Sunbury is a much more middle class area to the south of it. Esher is a small, leavy suburban village near to Sunbury.

PreciousRoi 26 Jan 2008 16:23
9/12
You know anything about its etymology? Does it relate to the adjective, denoting size and mass, or the noun, referring to a solid front, as a monolith, that such a group should aspire to present?
DoctorDee 26 Jan 2008 18:28
10/12
PreciousRoi wrote:
You know anything about its etymology? Does it relate to the adjective, denoting size and mass, or the noun, referring to a solid front, as a monolith, that such a group should aspire to present?

It's not a subculture I have much to do with. It's all to do with rave culture, and clubbing. I'm from the skater/grunge sub-culture, with a bit of emo thrown in for good measure (though strictly speaking, I'm older than the average emo's dad - but I dig Thursday, Saves the Day, Get up Kids and the Promise Ring).

I had always assumed it was in some way related to the saying " 'Avin' it large!" Which is (I think) club kid speak taking it to the max:

"Yo, dude! I 'eard you was 'aving it large last night".
"Large, bud? Nah! we was 'aving it MASSIVE! It was well mental"

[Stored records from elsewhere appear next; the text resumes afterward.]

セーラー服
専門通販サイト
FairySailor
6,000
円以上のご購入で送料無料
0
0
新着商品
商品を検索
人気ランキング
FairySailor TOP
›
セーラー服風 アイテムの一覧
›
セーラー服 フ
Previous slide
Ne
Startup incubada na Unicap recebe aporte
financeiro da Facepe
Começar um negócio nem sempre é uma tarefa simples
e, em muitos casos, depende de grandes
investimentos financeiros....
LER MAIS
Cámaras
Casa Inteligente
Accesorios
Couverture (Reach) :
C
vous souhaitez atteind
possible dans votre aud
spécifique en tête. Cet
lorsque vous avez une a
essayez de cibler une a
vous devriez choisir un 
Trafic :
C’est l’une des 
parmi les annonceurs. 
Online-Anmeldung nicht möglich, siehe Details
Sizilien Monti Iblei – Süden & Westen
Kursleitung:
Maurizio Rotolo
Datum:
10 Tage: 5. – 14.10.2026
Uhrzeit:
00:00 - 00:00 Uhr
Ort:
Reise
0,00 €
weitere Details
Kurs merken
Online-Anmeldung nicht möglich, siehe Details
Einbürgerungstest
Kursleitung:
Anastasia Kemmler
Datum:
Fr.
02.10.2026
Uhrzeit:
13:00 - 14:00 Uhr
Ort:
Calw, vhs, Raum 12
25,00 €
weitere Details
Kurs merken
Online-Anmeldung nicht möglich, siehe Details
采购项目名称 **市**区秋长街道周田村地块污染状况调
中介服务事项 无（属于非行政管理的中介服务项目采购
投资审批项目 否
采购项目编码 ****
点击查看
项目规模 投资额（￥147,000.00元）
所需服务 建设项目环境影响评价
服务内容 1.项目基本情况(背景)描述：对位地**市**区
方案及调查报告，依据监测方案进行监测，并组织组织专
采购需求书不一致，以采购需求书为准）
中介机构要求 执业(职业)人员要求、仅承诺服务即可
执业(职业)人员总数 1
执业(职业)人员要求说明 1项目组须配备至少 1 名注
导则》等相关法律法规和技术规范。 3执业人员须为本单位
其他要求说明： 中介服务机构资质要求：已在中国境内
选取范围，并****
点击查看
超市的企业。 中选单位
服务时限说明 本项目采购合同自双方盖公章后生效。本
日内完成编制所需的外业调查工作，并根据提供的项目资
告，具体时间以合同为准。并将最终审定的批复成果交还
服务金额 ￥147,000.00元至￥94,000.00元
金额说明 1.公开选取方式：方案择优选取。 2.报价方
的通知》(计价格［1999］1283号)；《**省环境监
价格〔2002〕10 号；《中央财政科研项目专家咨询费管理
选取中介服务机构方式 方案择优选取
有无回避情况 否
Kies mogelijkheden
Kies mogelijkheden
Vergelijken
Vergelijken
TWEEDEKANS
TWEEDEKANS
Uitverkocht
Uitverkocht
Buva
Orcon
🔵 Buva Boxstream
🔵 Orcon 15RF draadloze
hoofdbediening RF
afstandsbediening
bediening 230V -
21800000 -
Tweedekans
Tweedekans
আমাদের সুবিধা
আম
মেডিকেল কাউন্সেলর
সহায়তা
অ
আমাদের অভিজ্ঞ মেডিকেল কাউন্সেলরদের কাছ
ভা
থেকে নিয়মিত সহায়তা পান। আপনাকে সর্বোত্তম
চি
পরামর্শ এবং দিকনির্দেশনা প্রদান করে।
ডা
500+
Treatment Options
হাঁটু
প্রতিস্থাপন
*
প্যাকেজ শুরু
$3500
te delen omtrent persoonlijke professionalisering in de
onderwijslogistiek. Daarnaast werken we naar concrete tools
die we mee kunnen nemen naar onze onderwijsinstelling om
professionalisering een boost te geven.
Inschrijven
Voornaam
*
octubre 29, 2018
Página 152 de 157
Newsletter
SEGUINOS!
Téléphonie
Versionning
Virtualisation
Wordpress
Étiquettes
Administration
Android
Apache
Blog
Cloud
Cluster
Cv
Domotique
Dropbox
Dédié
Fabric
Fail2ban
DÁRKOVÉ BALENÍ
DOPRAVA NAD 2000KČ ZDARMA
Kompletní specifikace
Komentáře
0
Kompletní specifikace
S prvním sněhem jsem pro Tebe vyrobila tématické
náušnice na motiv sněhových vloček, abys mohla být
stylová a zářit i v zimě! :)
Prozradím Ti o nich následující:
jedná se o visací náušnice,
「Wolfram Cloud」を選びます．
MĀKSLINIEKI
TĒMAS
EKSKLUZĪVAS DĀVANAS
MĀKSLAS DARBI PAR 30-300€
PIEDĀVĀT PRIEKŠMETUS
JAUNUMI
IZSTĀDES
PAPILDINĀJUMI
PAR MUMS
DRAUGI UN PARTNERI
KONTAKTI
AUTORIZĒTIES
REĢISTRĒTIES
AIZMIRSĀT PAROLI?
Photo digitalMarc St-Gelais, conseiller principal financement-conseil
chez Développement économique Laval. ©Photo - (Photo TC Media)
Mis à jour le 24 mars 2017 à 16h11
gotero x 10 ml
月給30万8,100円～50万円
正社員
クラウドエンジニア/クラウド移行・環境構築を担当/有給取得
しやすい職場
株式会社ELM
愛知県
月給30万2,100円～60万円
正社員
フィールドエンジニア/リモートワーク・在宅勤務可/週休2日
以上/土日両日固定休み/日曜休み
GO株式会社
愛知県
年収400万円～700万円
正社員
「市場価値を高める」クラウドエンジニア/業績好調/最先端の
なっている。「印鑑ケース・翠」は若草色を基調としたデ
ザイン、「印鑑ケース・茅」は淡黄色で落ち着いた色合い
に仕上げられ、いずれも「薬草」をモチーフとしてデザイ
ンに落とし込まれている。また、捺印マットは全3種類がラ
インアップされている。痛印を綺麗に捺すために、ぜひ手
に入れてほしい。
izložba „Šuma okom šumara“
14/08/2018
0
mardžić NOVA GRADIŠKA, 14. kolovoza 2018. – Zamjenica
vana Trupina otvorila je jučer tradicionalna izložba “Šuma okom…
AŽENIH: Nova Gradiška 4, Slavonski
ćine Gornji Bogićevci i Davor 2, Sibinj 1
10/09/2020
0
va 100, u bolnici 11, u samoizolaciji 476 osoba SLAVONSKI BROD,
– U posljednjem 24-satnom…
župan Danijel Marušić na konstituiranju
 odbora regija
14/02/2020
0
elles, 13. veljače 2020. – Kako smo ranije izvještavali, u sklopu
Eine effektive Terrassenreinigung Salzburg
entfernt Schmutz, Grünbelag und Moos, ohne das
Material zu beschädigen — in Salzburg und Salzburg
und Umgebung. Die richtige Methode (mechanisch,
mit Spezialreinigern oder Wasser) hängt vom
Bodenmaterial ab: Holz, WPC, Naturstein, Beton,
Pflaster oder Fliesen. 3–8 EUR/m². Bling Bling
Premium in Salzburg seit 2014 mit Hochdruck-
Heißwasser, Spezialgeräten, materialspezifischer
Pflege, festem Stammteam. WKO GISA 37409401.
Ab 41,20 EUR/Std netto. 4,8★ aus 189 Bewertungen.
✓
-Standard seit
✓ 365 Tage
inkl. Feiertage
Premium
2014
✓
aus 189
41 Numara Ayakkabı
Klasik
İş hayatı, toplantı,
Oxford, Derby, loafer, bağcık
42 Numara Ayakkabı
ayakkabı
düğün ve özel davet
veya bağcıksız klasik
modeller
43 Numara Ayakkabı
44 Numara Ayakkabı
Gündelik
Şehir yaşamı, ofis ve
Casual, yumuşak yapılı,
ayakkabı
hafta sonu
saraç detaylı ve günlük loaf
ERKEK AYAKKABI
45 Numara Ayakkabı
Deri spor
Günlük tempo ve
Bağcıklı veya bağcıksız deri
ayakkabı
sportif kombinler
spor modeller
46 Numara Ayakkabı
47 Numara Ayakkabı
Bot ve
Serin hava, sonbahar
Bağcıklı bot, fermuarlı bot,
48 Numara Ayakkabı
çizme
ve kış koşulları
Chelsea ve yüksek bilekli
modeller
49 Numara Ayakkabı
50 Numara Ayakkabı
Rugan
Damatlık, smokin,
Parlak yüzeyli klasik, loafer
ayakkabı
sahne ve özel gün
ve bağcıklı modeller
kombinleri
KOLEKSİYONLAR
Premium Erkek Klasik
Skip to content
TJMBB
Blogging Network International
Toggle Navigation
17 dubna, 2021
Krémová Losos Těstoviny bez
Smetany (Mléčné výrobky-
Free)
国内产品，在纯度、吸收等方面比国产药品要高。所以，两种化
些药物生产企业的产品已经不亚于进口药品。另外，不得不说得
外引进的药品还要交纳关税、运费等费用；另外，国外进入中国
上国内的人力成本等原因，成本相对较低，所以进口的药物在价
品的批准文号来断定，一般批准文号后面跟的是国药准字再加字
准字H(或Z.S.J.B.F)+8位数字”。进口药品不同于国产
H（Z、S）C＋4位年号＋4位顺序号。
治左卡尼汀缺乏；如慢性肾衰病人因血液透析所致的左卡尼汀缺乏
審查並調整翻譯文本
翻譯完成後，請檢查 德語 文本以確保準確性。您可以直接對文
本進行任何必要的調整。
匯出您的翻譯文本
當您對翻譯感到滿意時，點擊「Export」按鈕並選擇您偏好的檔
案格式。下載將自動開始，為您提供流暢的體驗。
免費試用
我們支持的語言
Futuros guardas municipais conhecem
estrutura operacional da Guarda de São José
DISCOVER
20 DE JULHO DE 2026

PreciousRoi 26 Jan 2008 19:20
11/12
Now that I fink about it, I seem to recall hearing it in connexion with Rastafarian/Jamaican slang...

"An' 'ow was dat party y'went ta?"
"It was irie massif, mon, 'dere was a trailor load uv gurls, 'dere, mon."

but that still doesn't link with it being used for a group of delinquents...
LUPOS 30 Jan 2008 18:06
12/12
DoctorDee wrote:
many of us are forced to dabble in ambidextrosity. The human brain was simply not made to work that way


Actually there are a great many naturally ambidextrous people out there (my mother can right with both hands simultaneously in opposing directions as if theres a mirror in the center of the page, not terribly useful but it looks really cool). There is very little backing for the idea that we are pre-disposed to one side or the other. There are some who contend that we tend to impose handedness on children and they then develop more on the appropriate side of the brain and that it may well actually effect there personalities and not the other way around as is commonly thought. As I've recently taken to the study of martial arts (bout 4 months now) I have endeavored to favor my "bad hand" whenever possible in order to improve my use of it. I have to say that after only a few months of very mild training I have seen drastic improvements in my dexterity with it and am inclined to believe that we just reside in a one handed world.

Millions of martial artists the world over can't be wrong.

On a related note a saw an episode of NOVA the other day about a family some where in the middle east where in almost all of there children (5 of 7 i think) are quadrupeds (walk on their hands). It was initially suspected to be some sort of genetic disorder and they hoped to be able to use them to find some of the genes that cause humans to stand up right in the first place. After a lot of reserching however they could get no consistent result between them and realized it was a case of nurture of nature. Many baby's start walking that way (bear walk/crawling) shortly after they learn to crawl and then usually, with the aid of the parent learn to do it upright. They believe that for whatever reason they where just accepting of their children the way they where and never forced or encouraged them to walk upright as they assumed they would figure it out themselves. So after spending upwards of 30 years walking on their hands and feet they discovered htat with some physical therapy they could indeed learn to walk up right properly (albeit a bit awkwardly).